**TRECHO DO DOCUMENTO:**
-*-*-

Apesar do seu grande sucesso, não era fácil para a chef Vivi viver em Pequim. A começar pelos direitos humanos, que não dá para fechar os olhos com as atrocidades que acontecem lá, a minoria sempre será minoria, e a poluição em Pequim era uma realidade muito difícil de lidar. Para a chef que trata a culinária com devoção, que é profundamente comprometida com a sua cozinha, sua ética reconhece que “(…) a paz é a plenitude criada por relações corretas consigo mesmo, com outras pessoas, outras culturas, outras vidas, com a Terra e com a totalidade maior da qual somos parte.” (trecho da Carta da Terra)
Vivi Gonçalves volta para o Brasil depois de viver 10 anos fora, e, claro, esse retorno também foi bem estudado e pensado pela empreendedora, pois o país vivia seus anos dourados. Após um ano de pesquisa em algumas capitais brasileiras, a grande oportunidade de passar uma breve temporada estagiando nos prestigiados restaurantes “Maní” e “D.O.M”., Vivi escolheu São Paulo para estrear o seu novo “ChefVivi”, que se situa há onze anos na charmosa Vila Madalena. É raro não a ver no seu espaço, onde ela prepara tudo, dos pães do couvert às sobremesas. Muito provavelmente em função dessa busca pela perfeição, já na estreia em São Paulo, Vivi ganhou o prêmio da Veja “Comer e Beber” por três anos consecutivos, em 2019 como melhor chef do ano e melhor restaurante na categoria “variados”, abrindo com maestria uma trajetória que, nesse momento, a consagra como um dos grandes nomes da gastronomia do Brasil.
Agora, a chef entra numa nova fase com três empreendimentos correndo ao mesmo tempo: a Fabriqueta ChefVivi, o ChefVivi Casa, e o serviço nos balcões e mesas do terraço no próprio espaço da Fabriqueta. A atmosfera é europeia porque herda o funcionalismo com a criatividade em unir no mesmo lugar a produção industrial e o serviço de salão. É o mesmo espírito de tomar um vinho na própria vinícola, cerveja na cervejaria, aquilo que está sendo produzido na frente do cliente poderá ser consumido no mesmo lugar. É um novo marco nessa belíssima trajetória de uma mulher que se autocriou, e que busca por novos negócios com o desejo de que mais algumas décadas de trabalho, com seriedade e amor, sejam caminhadas.

-*-*-

[Dados coletados]
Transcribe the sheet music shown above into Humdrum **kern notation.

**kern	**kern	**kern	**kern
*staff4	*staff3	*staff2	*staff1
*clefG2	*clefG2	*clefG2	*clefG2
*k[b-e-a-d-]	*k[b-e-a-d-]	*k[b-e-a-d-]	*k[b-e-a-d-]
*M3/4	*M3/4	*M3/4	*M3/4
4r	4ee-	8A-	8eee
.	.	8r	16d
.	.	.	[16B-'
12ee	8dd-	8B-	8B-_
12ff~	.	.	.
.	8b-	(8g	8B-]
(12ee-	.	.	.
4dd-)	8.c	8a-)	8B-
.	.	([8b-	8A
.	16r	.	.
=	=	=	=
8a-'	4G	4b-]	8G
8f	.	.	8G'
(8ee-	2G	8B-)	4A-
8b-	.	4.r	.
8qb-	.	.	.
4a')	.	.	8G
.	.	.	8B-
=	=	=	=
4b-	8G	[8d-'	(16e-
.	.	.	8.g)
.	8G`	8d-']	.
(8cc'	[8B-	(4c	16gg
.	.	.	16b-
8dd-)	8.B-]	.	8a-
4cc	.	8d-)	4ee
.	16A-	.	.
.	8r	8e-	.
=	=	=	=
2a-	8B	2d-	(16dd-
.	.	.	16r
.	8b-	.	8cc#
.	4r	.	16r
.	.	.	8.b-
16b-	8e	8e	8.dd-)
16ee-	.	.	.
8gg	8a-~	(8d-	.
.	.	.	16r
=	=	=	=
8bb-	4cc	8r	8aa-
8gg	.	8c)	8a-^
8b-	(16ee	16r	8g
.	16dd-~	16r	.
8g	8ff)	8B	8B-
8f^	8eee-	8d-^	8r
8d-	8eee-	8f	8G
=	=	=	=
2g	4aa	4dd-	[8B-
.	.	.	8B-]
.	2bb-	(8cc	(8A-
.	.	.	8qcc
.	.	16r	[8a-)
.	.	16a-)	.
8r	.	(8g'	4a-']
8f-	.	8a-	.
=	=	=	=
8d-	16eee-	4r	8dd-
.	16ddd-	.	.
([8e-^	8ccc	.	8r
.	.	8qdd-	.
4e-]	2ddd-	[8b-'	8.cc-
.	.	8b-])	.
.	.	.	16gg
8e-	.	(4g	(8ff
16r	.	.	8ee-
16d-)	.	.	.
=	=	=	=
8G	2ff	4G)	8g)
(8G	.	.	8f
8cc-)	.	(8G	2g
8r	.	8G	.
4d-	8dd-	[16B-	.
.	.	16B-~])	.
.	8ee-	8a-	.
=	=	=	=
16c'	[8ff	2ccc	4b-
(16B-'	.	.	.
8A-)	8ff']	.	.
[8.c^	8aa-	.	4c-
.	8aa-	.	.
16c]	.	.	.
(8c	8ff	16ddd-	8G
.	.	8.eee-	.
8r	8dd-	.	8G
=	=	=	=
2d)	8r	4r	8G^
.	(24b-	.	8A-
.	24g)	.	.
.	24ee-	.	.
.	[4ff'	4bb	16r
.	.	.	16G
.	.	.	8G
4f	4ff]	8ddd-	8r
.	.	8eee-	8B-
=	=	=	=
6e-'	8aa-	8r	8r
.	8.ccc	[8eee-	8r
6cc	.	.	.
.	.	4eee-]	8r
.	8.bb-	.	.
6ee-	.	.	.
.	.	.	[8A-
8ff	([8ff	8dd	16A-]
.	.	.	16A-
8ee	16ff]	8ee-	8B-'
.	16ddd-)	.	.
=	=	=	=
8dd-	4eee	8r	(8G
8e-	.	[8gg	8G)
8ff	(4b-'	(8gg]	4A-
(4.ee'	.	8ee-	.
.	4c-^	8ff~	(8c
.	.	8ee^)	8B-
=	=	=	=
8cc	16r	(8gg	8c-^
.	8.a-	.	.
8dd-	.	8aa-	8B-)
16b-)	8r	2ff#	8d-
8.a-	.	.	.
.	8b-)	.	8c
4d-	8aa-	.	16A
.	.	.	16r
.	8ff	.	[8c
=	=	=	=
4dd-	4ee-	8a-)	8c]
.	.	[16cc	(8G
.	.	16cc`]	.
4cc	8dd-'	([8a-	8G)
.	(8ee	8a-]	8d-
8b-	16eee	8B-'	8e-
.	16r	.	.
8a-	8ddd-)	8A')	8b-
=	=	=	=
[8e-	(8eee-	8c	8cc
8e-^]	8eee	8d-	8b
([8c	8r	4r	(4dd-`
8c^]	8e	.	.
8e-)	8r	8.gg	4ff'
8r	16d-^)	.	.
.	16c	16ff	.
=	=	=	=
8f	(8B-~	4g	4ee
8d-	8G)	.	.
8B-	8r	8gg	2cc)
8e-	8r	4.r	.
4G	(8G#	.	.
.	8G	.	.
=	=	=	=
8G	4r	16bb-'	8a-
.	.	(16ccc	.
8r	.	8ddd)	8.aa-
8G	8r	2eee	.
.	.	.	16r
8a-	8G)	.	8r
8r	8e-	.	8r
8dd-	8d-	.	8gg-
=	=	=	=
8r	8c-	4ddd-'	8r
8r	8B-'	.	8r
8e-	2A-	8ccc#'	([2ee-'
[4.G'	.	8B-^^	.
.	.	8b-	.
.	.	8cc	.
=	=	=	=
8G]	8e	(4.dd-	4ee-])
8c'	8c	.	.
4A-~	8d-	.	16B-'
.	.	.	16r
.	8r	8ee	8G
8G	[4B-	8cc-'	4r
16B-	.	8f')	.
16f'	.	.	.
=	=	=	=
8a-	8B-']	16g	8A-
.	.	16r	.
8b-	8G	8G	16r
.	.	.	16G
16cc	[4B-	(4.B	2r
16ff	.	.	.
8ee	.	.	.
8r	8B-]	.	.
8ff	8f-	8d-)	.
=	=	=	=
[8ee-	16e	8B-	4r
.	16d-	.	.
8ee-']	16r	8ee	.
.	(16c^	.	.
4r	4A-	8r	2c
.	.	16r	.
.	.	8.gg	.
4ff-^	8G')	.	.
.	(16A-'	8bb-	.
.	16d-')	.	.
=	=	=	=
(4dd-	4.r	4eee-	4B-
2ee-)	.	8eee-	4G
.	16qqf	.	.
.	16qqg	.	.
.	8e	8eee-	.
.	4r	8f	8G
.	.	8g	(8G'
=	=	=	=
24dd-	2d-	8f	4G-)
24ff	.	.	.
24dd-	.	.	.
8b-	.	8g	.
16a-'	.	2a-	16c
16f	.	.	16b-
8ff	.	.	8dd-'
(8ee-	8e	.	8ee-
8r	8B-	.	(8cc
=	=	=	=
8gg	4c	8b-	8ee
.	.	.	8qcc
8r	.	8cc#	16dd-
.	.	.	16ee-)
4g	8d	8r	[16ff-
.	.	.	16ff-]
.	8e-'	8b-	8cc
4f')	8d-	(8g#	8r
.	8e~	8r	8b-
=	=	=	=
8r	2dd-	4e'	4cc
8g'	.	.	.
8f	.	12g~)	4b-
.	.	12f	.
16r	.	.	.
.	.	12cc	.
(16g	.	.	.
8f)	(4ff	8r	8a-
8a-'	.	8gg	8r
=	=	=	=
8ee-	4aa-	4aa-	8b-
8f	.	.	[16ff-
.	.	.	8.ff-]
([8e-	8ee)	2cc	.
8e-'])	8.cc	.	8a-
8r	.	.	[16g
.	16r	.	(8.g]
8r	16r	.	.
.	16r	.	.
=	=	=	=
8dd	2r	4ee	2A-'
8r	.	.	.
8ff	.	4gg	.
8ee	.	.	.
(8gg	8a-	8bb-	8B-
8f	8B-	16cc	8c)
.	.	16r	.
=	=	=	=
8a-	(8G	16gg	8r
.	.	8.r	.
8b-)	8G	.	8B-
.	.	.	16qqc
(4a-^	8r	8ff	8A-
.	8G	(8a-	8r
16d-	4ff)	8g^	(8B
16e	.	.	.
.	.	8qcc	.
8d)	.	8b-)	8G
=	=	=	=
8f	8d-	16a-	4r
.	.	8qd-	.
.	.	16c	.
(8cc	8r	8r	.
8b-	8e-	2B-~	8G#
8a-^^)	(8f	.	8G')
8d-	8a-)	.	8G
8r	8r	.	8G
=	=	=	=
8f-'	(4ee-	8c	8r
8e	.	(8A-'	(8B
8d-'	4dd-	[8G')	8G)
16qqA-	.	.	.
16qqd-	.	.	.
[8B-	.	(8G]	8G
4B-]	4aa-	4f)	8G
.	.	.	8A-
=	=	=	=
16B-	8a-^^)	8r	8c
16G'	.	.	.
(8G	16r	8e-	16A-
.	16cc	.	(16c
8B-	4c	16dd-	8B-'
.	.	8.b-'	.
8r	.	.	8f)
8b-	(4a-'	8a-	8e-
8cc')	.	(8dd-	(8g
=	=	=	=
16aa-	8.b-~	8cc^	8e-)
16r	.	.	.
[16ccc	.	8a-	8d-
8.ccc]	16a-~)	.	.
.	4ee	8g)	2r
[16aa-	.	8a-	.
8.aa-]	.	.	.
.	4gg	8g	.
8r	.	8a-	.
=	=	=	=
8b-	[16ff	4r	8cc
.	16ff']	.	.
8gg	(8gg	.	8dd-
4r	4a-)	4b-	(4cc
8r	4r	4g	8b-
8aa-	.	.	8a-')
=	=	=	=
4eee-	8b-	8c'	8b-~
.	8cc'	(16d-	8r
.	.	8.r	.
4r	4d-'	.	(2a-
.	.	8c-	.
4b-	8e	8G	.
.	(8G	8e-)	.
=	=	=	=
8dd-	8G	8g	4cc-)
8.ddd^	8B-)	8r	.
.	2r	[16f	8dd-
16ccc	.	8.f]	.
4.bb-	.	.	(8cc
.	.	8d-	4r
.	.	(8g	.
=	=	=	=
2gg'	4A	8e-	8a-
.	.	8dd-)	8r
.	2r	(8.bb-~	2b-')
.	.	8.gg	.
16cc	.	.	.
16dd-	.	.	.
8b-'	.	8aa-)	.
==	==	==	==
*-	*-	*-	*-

-*-*-

**TAREFA:** No trecho sobre a chef Vivi, qual é a razão dada para a afirmação "A atmosfera é europeia"? Responda em uma a três frases. A listagem não tem relação com o trecho.

**RESPOSTA:** A atmosfera é europeia porque herda o funcionalismo e a criatividade de unir no mesmo lugar a produção industrial e o serviço de salão. É o mesmo espírito de tomar um vinho na própria vinícola ou uma cerveja na cervejaria: o que é produzido na frente do cliente pode ser consumido ali mesmo.